The largest urban utility company in the US has become the latest in a long line to apply for federal government stimulus funding to speed up the creation of a smart metering system for use by its domestic customers.

The Los Angeles Department of Water and Power (LADWP) is seeking $200m (£121m), the maximum financing available to it under the American Recovery and Reinvestment Act, to help finance its ambitious smart grid plans.

In May 2008, LADWP, which has 1.4 million customers, submitted proposals to the
California Energy Commission for a smart grid, which would lead to the deployment of 100,000 two-way smart meters and a further 1.3 million one-way devices over five years.

It is unclear whether the latest funding request is linked to these or other plans, but the application listed a "smart grid implementation project" among other initiatives.

Meanwhile, the utility has already installed smart meters from SmartSynch at commercial and industrial customer sites in order to analyse energy consumption patterns and establish peak demand times to minimise brown-outs.

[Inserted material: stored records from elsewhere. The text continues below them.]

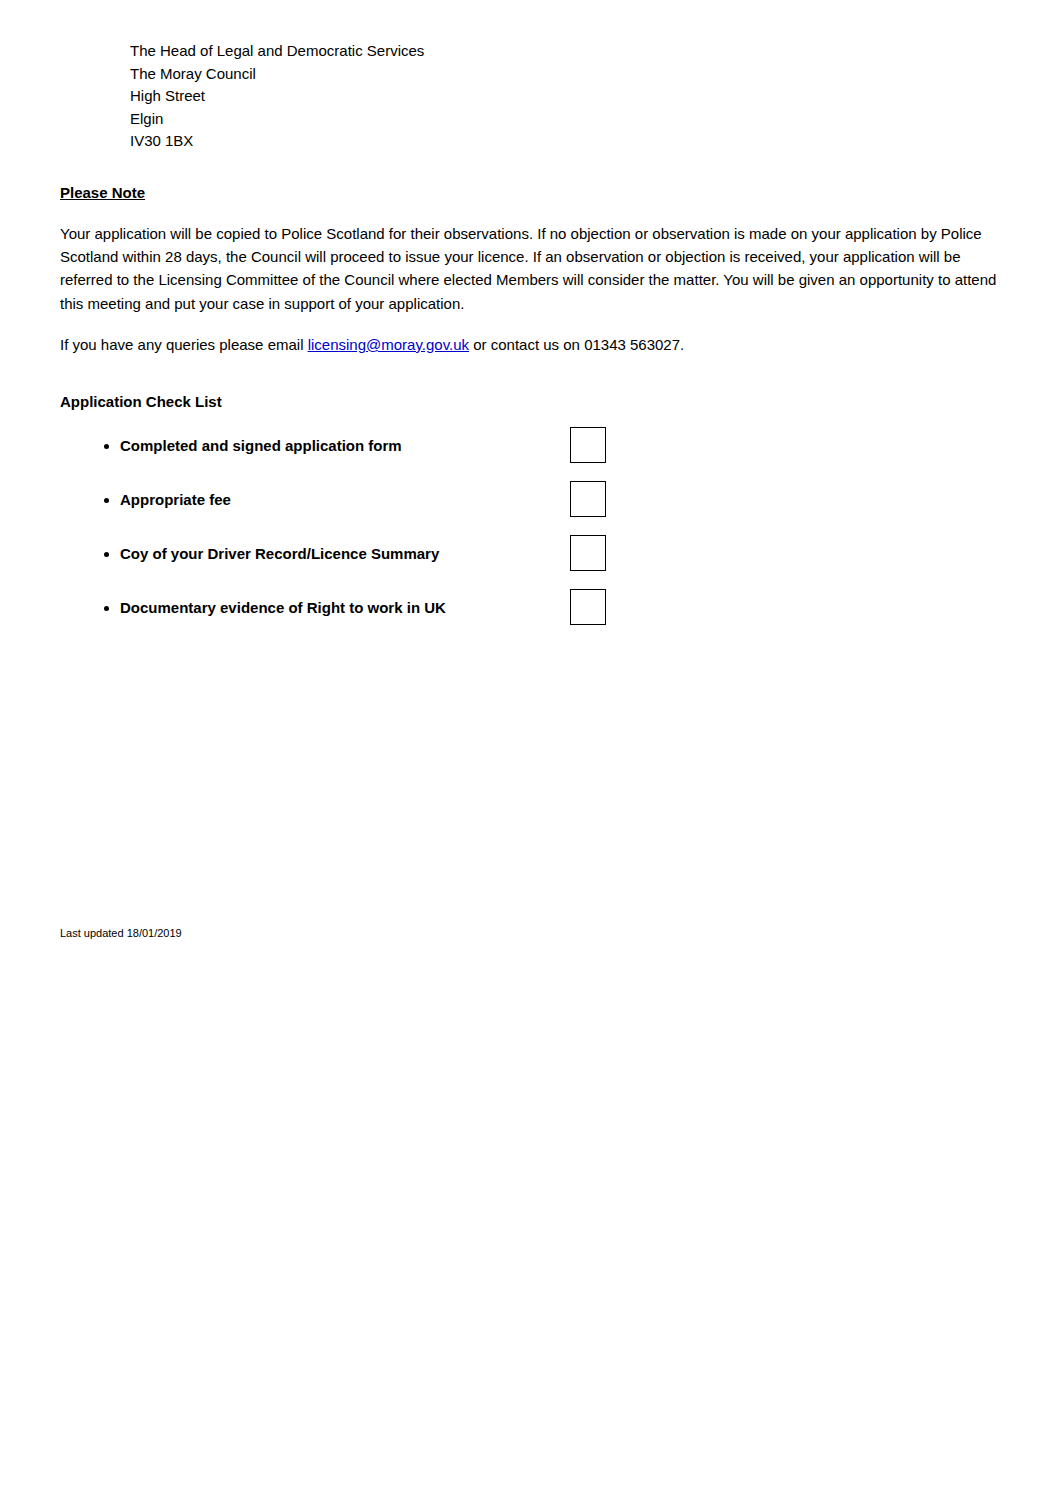The Head of Legal and Democratic Services
The Moray Council
High Street
Elgin
IV30 1BX
Please Note
Your application will be copied to Police Scotland for their observations. If no objection or observation is made on your application by Police Scotland within 28 days, the Council will proceed to issue your licence. If an observation or objection is received, your application will be referred to the Licensing Committee of the Council where elected Members will consider the matter. You will be given an opportunity to attend this meeting and put your case in support of your application.
If you have any queries please email licensing@moray.gov.uk or contact us on 01343 563027.
Application Check List
Completed and signed application form
Appropriate fee
Coy of your Driver Record/Licence Summary
Documentary evidence of Right to work in UK
Last updated 18/01/2019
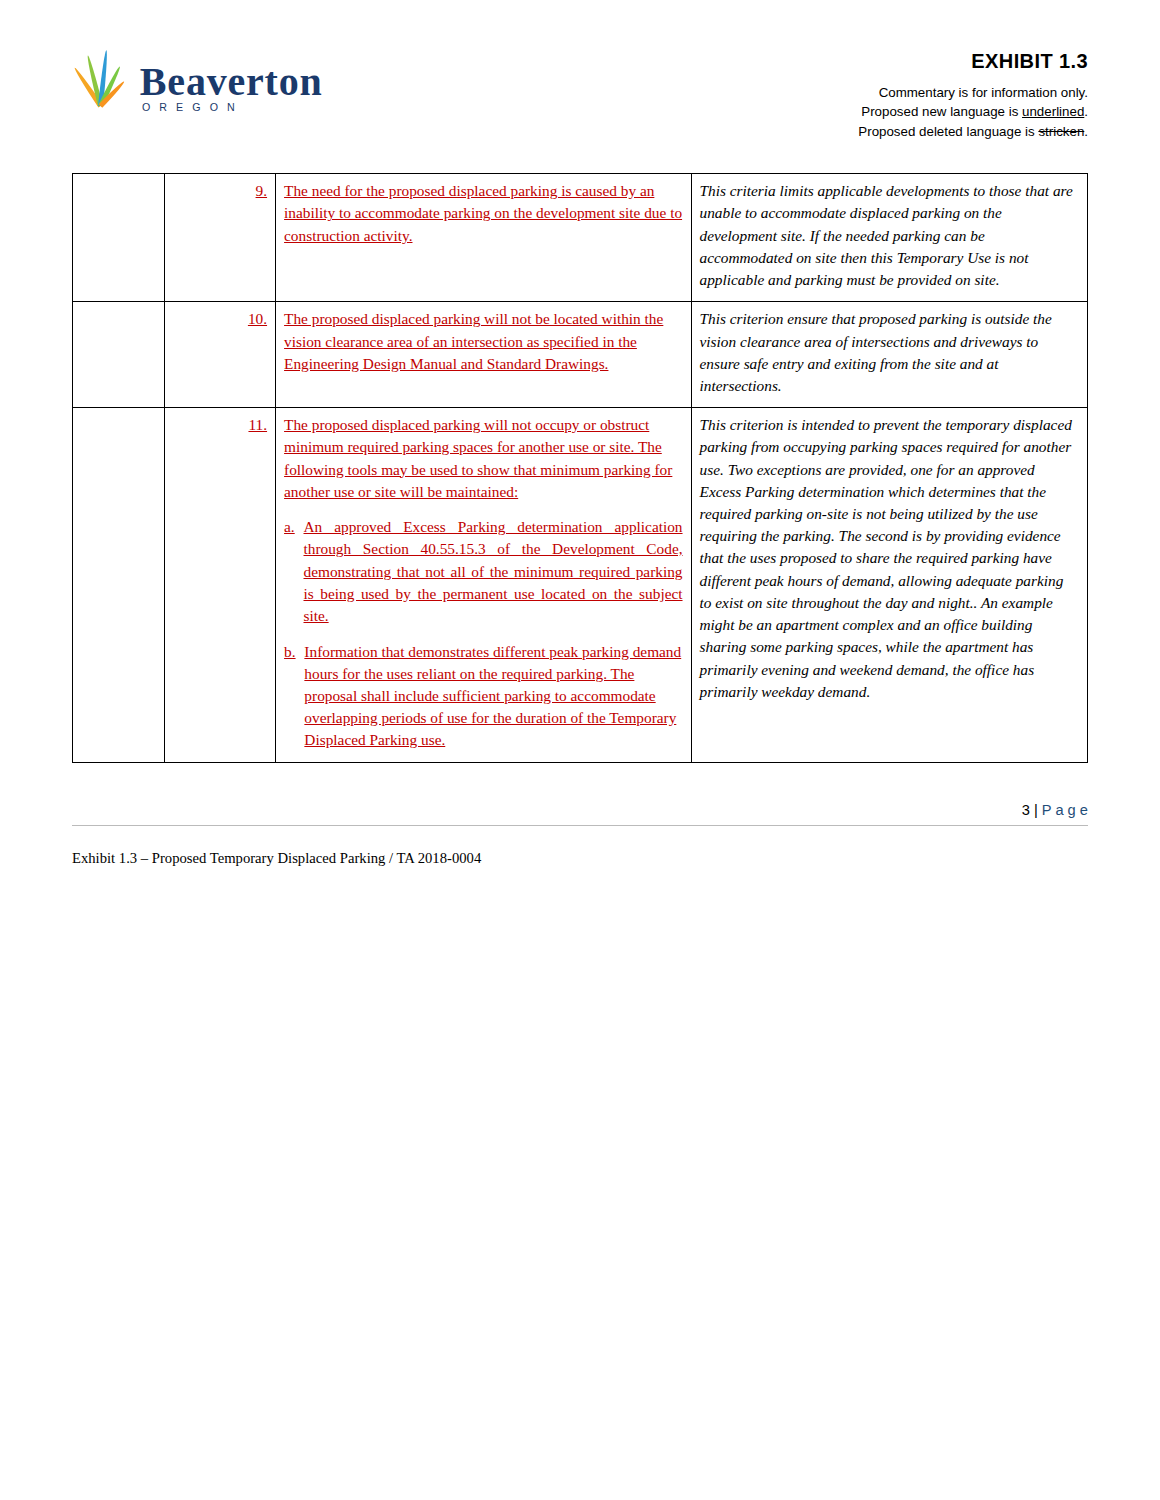Beaverton
OREGON
EXHIBIT 1.3
Commentary is for information only.
Proposed new language is underlined.
Proposed deleted language is stricken.
| | 9. | The need for the proposed displaced parking is caused by an inability to accommodate parking on the development site due to construction activity. | This criteria limits applicable developments to those that are unable to accommodate displaced parking on the development site. If the needed parking can be accommodated on site then this Temporary Use is not applicable and parking must be provided on site. |
| | 10. | The proposed displaced parking will not be located within the vision clearance area of an intersection as specified in the Engineering Design Manual and Standard Drawings. | This criterion ensure that proposed parking is outside the vision clearance area of intersections and driveways to ensure safe entry and exiting from the site and at intersections. |
| | 11. | The proposed displaced parking will not occupy or obstruct minimum required parking spaces for another use or site. The following tools may be used to show that minimum parking for another use or site will be maintained: a. An approved Excess Parking determination application through Section 40.55.15.3 of the Development Code, demonstrating that not all of the minimum required parking is being used by the permanent use located on the subject site. b. Information that demonstrates different peak parking demand hours for the uses reliant on the required parking. The proposal shall include sufficient parking to accommodate overlapping periods of use for the duration of the Temporary Displaced Parking use. | This criterion is intended to prevent the temporary displaced parking from occupying parking spaces required for another use. Two exceptions are provided, one for an approved Excess Parking determination which determines that the required parking on-site is not being utilized by the use requiring the parking. The second is by providing evidence that the uses proposed to share the required parking have different peak hours of demand, allowing adequate parking to exist on site throughout the day and night.. An example might be an apartment complex and an office building sharing some parking spaces, while the apartment has primarily evening and weekend demand, the office has primarily weekday demand. |
3 | P a g e
Exhibit 1.3 – Proposed Temporary Displaced Parking / TA 2018-0004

The company is also collecting load profile information from solar installations so that it can notify hospitals, schools and other government buildings of potential outages in real time.

According to an LADWP board meeting agenda dated 21 July this year, the company likewise intends to award SmartSynch an $8.9m contract to provide wireless communications services related to both smart grid infrastructure and metering for outage management purposes.